O pai de Kellyn já estava preocupado e, quando resolveu que era uma boa chamar a ambulância que viria gritante pela rua silenciosa acordando meio mundo que resolvera aproveitar a chuva para dar uma boa cochilada, a mãe de Kellyn abriu os olhos e, com um sorriso, olhou para o pai de Kellyn.

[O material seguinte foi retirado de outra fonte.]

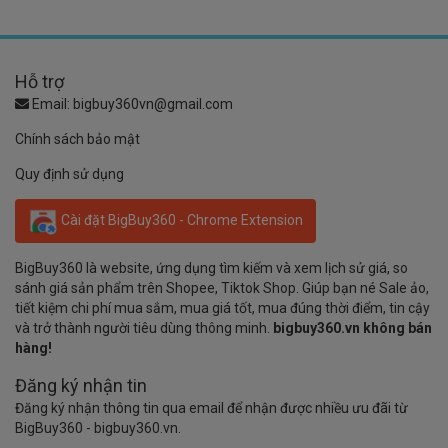
Hỗ trợ
Email:
bigbuy360vn@gmail.com
Chính sách bảo mật
Quy định sử dụng
Cài đặt BigBuy360 - Chrome Extension
BigBuy360 là website, ứng dụng tìm kiếm và xem lịch sử giá, so
sánh giá sản phẩm trên Shopee, Tiktok Shop. Giúp bạn né Sale ảo,
tiết kiệm chi phí mua sắm, mua giá tốt, mua đúng thời điểm, tin cậy
và trở thành người tiêu dùng thông minh.
bigbuy360.vn không bán
hàng!
Đăng ký nhận tin
Đăng ký nhận thông tin qua email để nhận được nhiều ưu đãi từ
BigBuy360 - bigbuy360.vn.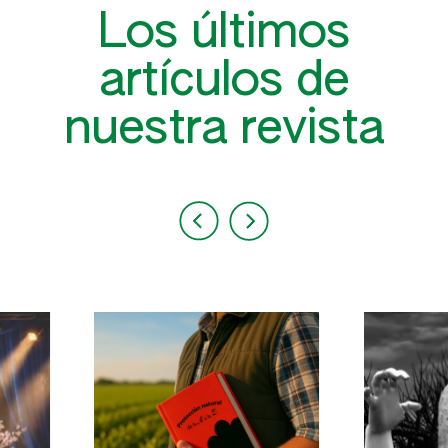
Palmera datilera
Los últimos
Patata
artículos de
Pimiento
nuestra revista
Pino
Pistachero
Raíces y tubérculos
Remolacha azucarera
Repollo
Tallos jóvenes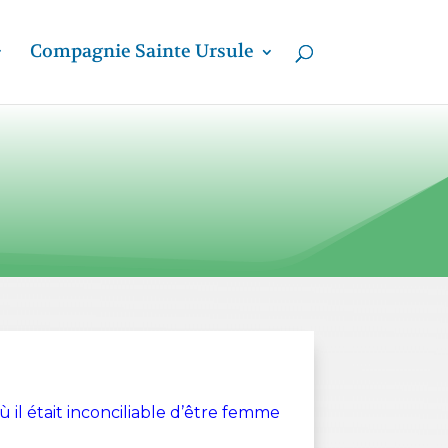
Compagnie Sainte Ursule
 il était inconciliable d’être femme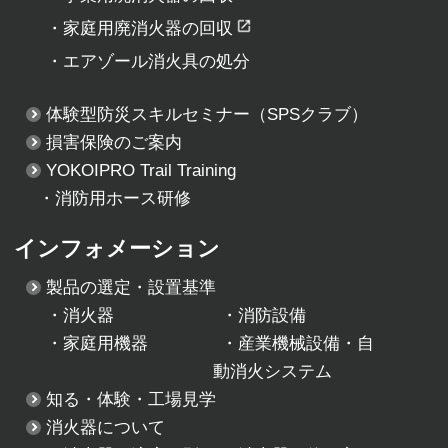
・
家庭用廃消火器の回収
・
エアゾール消火具の処分
体験型防災スキルセミナー
（SPSクラブ）
損害保険のご案内
YOKOIPRO Trail Training
・消防用ホース研修
インフォメーション
製品の選定・設置基準
・
消火器
・
消防設備
・
家庭用機器
・
産業機械設備・自
動消火システム
知る・体験・工場見学
消火器について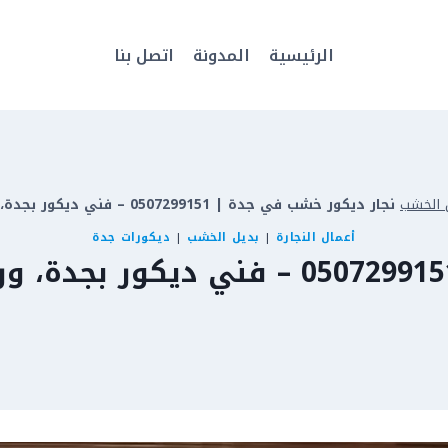
الرئيسية
المدونة
اتصل بنا
 الخشب
نجار ديكور خشب في جدة | 0507299151 – فني ديكور بجدة، ورشة رفوف بديل الخشب بجده
أعمال النجارة
|
بديل الخشب
|
ديكورات جدة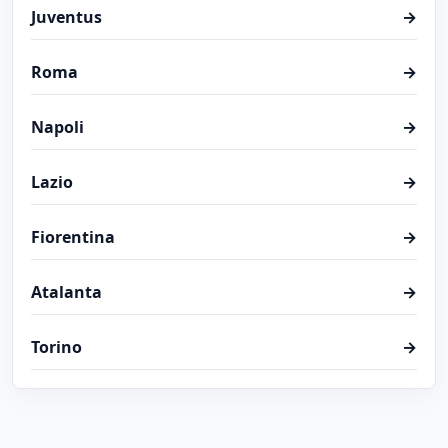
Juventus
→
Roma
→
Napoli
→
Lazio
→
Fiorentina
→
Atalanta
→
Torino
→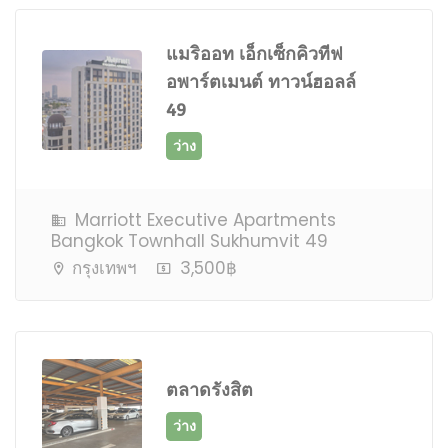
แมริออท เอ็กเซ็กคิวทีฟ
อพาร์ตเมนต์ ทาวน์ฮอลล์
49
ว่าง
Marriott Executive Apartments
Bangkok Townhall Sukhumvit 49
กรุงเทพฯ
3,500฿
ตลาดรังสิต
ว่าง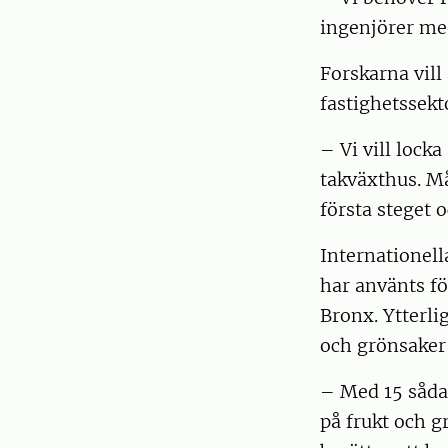
ingenjörer med
Forskarna vill
fastighetssekt
– Vi vill locka
takväxthus. M
första steget o
Internationell
har använts fö
Bronx. Ytterli
och grönsaker
– Med 15 såda
på frukt och 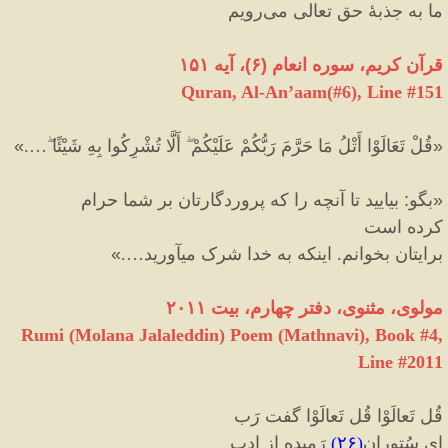
ما به جذبهٔ حق تعالی می‌رویم
قرآن کریم، سوره انعام
(
۶
)
، آیه ۱۵۱
Quran, Al-An’aam(#6
), Line #
151
«
قُلْ تَعَالَوْا أَتْلُ مَا حَرَّمَ رَبُّكُمْ عَلَيْكُمْ ۖ أَلَّا تُشْرِكُوا بِهِ شَيْئًا ۖ….
»
«
بگو
:
بياييد تا آنچه را كه پروردگارتان بر شما حرام
كرده است
برايتان بخوانم. اينكه به خدا شرک ميآوريد….
»
مولوی، مثنوی، دفتر چهارم، بیت ۲۰۱۱
Rumi (Molana Jalaleddin) Poem (Mathnavi), Book #4,
Line #2011
قُل تَعالَوْا قُل تَعالَوْا گفت رَب
ای سُتورانِ
(
۲۶
)
رَمیده از ادب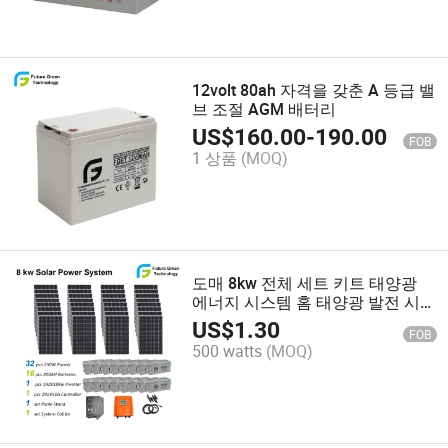
12volt 80ah 자격을 갖춘 A 등급 밸
브 조절 AGM 배터리
US$
160.00
-
190.00
FOB
1 상품
(MOQ)
도매 8kw 전체 세트 키트 태양광
에너지 시스템 홈 태양광 발전 시스
템
US$
1.30
FOB
500 watts
(MOQ)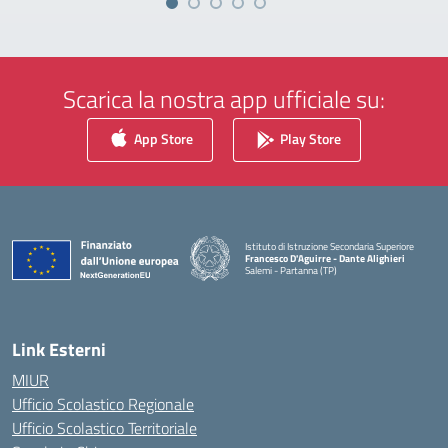
Scarica la nostra app ufficiale su:
App Store
Play Store
Istituto di Istruzione Secondaria Superiore
Francesco D'Aguirre - Dante Alighieri
Salemi - Partanna (TP)
— Visita la pagina iniziale della scuola
Link Esterni
MIUR
Ufficio Scolastico Regionale
Ufficio Scolastico Territoriale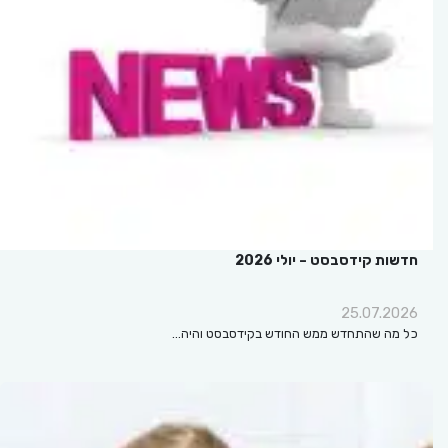
חדשות קידסבסט – יולי 2026
25.07.2026
כל מה שהתחדש ממש החודש בקידסבסט והיה…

Estupefato, ele ouviu palavras saltarem da boca dela:

- Eu quero ir para o Japão.

Correndo com os pés melados, Raphael viu a Vernicomidas aproximar-se rapidamente, enquanto a manhã tornava-se tarde. Ainda com cara de nojo, ele tentava ir limpando os pés na grama, enquanto gemia de nojo com o contato direto. Viu o lugar onde devia haver um portão e correu para dentro dos jardins, aproximando-se em seguida das grandes portas duplas de antes. Apertou o mesmo botão de antes e esperou, pacientemente, as portas abrirem e revelarem, ao invés de uma grande festa com convidados aristocratas e uma grande faixa com dizeres de mau gosto sobre ele, uma grande batalha entre convidados aristocratas e sapos, que pareciam destruir metade da sala a cada segundo. A única coisa que permanecera, ainda assim diferente, tinha sido a faixa, que agora apresentava os dizeres “Bem vindo, tio retardado de cartola com os pés melados de merda!”.

A batalha, todavia, chamou-lhe mais a atenção do que a faixa. Socos, chutes e tapas eram distribuídos pelos sapos, enquanto os convidados aristocratas apenas os recebiam e tentavam revidar batendo nos sapos levemente, gentilmente e delicadamente com suas luvas brancas. Dayse observava tudo do alto da escada, as mãos nos quadris, com uma cara de satisfação gigante. Essa cara, porém, se desfez quando ela viu Raphael e, imediatamente, correu para o corredor do lado esquerdo, partindo coisas enquanto corria. Raphael não entendeu muito bem o porque de tal atitude, mas nem teve tempo de pensar quando viu Takeso, Erick, Kellyn e até mesmo Rod carregando um cano de metal cada um, enquanto corriam pelo topo da escada. Correu, por entre convidados e sapos, sem receber uma mísera agressão, mas deixou um coelho para fazer a sala parecer ainda mais destruída quando voltasse, para um gran finale num cenário espetacularmente desolado.

Dayse corria em disparada, imaginando que Raphael havia trazido toda a frota de Yuri consigo, e estava decidida a terminar o trabalho com as próprias mãos. Correndo por entre escadas e corredores, olhando rapidamente dentro de salas, ela procurava o maldito cara de smoking branco, tentando ouvir qualquer som de choro ou de tesoura cortando que seus pudessem captar. Não estava sendo bem sucedida, porém, e já estava começando a desistir, quando ouviu barulho de metal caindo no chão logo atrás de si. Olhou e viu um garoto parado, meio desbotado, e um cano no chão, sendo este o que fez o estalido que ela ouvira. Quando virou-se para ignorá-lo e continuar a correr, foi atacada por dois outros canos que acertaram sua cabeça em cheio, e ela caiu de borco no chão com um barulho engraçado de algo molhado deslizando em borracha.

- NÃO ELA! - Takeso gritou, ensandecido – Temos que ajudá-la e procurar o cara que o Erick falou!

Ele passou correndo por eles e sentou-se no chão, tentando ver algum sinal de vida em Dayse. Segundos depois ouviram passos apressados e viram, subindo a escada com cara atordoada e sapatos melados, Raphael, que não parecia nada feliz.

- Ótimo. – disse ele – Eu mato o maldito do Isaac e fico com a Vernicomidas pra mim.